Work instruction.
Every line of the data that contains the string "read" must be copied.

Segment Start: Data for analysis

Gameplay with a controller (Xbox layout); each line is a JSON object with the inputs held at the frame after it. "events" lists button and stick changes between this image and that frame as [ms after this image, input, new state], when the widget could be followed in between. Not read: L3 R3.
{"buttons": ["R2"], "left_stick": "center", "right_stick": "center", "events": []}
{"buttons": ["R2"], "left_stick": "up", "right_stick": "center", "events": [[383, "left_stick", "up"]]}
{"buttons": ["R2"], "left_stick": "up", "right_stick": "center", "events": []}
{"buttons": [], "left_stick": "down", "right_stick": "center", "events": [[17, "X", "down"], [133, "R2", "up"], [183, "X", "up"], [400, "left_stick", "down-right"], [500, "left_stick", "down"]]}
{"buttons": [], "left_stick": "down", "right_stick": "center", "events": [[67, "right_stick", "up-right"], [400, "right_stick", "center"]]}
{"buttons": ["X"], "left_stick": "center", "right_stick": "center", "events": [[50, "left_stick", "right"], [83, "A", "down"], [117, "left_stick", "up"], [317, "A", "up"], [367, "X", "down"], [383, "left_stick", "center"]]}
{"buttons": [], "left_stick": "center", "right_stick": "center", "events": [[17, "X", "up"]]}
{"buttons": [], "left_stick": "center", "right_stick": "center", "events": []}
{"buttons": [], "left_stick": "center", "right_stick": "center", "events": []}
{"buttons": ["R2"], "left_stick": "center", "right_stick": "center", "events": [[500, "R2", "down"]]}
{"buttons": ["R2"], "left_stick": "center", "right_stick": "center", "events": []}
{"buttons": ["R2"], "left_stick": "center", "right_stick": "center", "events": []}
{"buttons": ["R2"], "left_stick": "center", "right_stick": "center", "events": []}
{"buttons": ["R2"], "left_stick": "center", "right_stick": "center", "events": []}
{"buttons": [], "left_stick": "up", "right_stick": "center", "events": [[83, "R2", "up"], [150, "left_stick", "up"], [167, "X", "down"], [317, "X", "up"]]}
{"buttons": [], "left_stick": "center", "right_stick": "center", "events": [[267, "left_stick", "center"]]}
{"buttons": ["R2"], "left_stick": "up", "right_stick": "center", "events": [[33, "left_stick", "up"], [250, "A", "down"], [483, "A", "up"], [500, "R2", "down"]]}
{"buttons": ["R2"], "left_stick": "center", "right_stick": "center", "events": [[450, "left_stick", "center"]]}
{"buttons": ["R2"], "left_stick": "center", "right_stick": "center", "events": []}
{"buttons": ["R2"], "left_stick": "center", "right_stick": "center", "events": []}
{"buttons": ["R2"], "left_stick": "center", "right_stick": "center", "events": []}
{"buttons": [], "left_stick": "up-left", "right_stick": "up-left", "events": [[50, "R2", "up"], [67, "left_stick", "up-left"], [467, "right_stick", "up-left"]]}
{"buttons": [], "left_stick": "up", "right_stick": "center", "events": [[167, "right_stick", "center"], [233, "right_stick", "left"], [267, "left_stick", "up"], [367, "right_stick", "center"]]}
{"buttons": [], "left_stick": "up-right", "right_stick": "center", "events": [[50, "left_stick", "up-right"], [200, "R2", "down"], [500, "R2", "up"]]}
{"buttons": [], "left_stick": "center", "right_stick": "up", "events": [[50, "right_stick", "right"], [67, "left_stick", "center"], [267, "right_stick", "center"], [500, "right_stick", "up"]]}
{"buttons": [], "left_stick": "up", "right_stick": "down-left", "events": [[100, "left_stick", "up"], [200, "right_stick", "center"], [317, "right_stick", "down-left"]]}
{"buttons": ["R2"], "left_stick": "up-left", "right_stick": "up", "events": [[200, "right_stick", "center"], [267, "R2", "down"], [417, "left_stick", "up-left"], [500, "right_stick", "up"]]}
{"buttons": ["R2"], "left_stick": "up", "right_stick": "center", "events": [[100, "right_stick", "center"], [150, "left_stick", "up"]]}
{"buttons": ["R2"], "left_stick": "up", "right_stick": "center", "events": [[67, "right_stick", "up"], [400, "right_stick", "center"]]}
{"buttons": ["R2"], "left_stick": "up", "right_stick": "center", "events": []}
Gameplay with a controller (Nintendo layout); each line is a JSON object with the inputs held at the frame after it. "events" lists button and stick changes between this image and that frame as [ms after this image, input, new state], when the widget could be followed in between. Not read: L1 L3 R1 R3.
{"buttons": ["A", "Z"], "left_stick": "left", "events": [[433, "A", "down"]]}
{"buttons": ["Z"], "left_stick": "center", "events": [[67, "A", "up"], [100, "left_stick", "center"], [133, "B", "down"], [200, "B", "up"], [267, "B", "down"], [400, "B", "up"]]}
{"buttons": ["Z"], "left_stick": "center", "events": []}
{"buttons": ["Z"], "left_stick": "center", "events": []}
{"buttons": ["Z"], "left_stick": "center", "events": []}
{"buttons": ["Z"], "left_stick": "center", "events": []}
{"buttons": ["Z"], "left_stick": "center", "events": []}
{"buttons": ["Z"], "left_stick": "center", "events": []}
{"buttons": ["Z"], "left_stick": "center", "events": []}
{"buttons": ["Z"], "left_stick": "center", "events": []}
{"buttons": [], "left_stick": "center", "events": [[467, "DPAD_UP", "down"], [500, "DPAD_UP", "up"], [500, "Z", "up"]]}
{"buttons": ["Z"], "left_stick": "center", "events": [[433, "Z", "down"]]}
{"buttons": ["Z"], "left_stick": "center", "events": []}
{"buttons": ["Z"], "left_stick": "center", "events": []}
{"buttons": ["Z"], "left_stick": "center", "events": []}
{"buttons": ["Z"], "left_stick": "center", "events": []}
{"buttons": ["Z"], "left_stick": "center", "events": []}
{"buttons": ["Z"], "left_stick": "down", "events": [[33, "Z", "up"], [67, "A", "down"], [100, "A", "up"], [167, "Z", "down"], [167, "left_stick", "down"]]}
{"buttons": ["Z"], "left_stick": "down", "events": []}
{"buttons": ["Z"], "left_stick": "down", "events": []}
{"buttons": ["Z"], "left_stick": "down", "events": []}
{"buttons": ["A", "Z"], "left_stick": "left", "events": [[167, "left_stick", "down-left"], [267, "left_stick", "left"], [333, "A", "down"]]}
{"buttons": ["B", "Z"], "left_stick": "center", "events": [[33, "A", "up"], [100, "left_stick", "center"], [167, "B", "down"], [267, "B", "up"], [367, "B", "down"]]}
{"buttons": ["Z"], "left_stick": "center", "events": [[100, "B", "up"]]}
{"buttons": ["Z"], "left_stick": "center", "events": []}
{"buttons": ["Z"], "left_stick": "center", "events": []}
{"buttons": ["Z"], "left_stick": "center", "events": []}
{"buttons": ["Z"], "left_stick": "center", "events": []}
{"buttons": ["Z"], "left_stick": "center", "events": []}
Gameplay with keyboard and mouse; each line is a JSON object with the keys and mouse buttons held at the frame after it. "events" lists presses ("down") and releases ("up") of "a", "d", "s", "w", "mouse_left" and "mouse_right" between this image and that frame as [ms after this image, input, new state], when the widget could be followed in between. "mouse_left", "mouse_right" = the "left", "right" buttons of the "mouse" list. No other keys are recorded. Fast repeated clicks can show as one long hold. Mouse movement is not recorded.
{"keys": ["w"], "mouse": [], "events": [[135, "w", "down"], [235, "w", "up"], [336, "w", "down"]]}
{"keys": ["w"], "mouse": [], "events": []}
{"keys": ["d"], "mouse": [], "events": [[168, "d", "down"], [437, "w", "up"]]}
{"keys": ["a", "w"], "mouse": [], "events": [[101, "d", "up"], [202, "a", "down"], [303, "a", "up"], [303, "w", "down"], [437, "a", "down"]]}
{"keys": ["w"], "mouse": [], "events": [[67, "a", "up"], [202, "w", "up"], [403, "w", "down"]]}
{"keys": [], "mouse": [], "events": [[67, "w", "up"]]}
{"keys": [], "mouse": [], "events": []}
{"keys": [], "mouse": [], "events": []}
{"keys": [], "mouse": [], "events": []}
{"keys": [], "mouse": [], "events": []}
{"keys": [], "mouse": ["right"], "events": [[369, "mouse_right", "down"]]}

Segment End: Data for analysis

Problem solution.
Gameplay with a controller (Xbox layout); each line is a JSON object with the inputs held at the frame after it. "events" lists button and stick changes between this image and that frame as [ms after this image, input, new state], when the widget could be followed in between. Not read: L3 R3.
Gameplay with a controller (Nintendo layout); each line is a JSON object with the inputs held at the frame after it. "events" lists button and stick changes between this image and that frame as [ms after this image, input, new state], when the widget could be followed in between. Not read: L1 L3 R1 R3.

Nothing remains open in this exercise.